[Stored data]
Content starts

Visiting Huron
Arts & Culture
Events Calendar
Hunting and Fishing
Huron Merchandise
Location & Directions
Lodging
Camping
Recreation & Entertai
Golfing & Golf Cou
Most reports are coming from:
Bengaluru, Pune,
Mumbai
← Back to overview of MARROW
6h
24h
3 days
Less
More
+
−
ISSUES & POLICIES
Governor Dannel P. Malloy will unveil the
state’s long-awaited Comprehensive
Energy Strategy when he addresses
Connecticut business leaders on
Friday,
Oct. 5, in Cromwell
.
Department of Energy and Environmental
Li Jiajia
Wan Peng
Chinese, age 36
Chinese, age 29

Content ends
Content starts

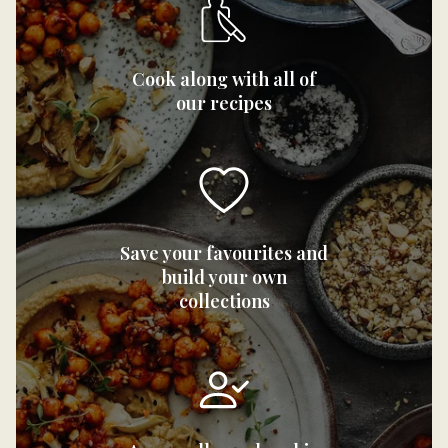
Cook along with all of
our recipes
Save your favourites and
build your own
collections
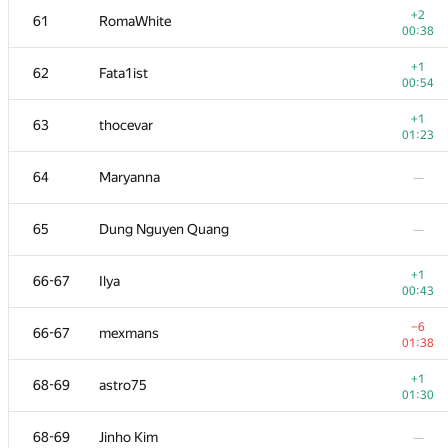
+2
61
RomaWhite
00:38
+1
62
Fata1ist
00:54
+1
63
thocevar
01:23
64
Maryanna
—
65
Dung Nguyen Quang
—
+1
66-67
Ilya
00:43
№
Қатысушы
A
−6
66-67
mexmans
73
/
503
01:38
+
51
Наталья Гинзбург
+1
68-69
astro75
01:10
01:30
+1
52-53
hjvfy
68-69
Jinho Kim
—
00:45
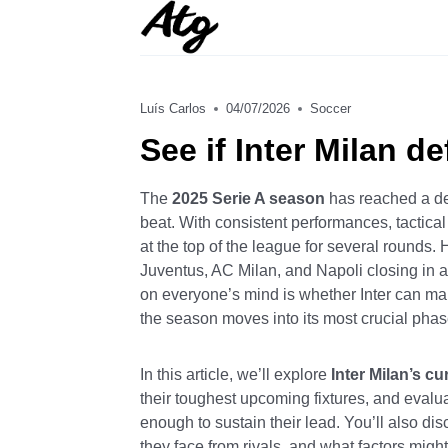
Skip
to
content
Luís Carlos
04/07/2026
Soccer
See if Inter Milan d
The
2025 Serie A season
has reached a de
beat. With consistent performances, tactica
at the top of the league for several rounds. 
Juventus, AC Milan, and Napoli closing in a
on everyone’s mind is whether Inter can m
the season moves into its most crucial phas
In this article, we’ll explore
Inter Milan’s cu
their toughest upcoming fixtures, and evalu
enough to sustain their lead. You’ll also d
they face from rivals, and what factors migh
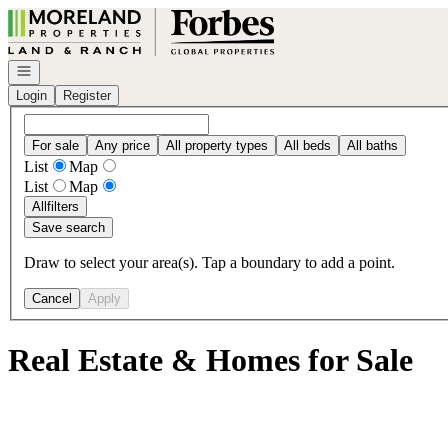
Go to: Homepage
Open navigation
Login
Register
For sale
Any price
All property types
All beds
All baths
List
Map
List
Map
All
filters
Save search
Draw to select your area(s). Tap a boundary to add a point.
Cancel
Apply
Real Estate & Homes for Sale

Content ends

> **REQUEST**
Return from the data every line that holds "their".

> **EXPECTED ANSWER**
their toughest upcoming fixtures, and evalu
enough to sustain their lead. You’ll also d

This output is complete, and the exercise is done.